(PASSAGE TO READ):
# 2x2-8x8 Real Man's Relay on 8x8 - 52:43.80



## Mikel (Feb 5, 2014)

> Scrambles:
> 
> 
> Spoiler
> ...


----------



## cubeninjaIV (Feb 5, 2014)

Well done. this makes me want to try sometime


----------



## Bhargav777 (Feb 5, 2014)

I didn't read the title properly and thought you finally finished the 2-7 bld relay.  
gj anyway


----------



## BoBoGuy (Feb 5, 2014)

dat cash toss


----------



## Mikel (Feb 5, 2014)

Bhargav777 said:


> I didn't read the title properly and thought you finally finished the 2-7 bld relay.
> gj anyway



Yeah, I quit doing that back in October. Plus, I sold my 2x2-7x7, so I wouldn't be able to do the BLD relay if I wanted to.


----------



## That70sShowDude (Feb 5, 2014)

dat intro


----------



## rock1313 (Feb 5, 2014)

Love the intro!!


----------



## Bhargav777 (Feb 5, 2014)

(LISTED ENTRIES):
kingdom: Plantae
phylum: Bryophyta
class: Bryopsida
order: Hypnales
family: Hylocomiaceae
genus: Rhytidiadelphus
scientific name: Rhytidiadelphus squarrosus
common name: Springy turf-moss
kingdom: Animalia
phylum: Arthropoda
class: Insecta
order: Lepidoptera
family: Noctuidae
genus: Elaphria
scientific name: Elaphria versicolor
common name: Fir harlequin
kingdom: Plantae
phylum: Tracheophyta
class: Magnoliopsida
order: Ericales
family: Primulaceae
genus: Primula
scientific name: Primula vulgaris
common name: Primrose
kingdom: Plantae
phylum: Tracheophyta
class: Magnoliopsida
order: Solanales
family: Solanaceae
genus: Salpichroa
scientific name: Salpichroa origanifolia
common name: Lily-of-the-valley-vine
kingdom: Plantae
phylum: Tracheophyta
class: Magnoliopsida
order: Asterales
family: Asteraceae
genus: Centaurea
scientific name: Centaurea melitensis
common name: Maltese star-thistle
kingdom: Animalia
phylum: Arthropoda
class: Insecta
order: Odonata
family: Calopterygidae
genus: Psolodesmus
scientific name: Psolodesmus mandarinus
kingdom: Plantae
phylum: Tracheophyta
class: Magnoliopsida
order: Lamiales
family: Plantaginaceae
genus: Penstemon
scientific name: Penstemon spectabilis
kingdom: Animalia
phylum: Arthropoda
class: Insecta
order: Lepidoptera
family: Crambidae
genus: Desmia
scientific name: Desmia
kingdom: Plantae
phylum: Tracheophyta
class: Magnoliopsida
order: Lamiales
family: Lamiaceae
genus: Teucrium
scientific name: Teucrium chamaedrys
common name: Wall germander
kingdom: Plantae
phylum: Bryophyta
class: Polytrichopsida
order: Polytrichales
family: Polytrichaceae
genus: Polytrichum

(GIVEN PROBLEM 1):
Copy the forum thread above, word for word, from "Yeah, I quit" up to and including "That70sShowDude (Feb 5, 2014)".
(GIVEN PROBLEM 2):
In the forum thread, what reason does Mikel give for not being able to do the BLD relay even if he wanted to?

(EXERCISE RESPONSE 1):
Yeah, I quit doing that back in October. Plus, I sold my 2x2-7x7, so I wouldn't be able to do the BLD relay if I wanted to.


----------



## That70sShowDude (Feb 5, 2014)

(EXERCISE RESPONSE 2):
He sold his 2x2-7x7.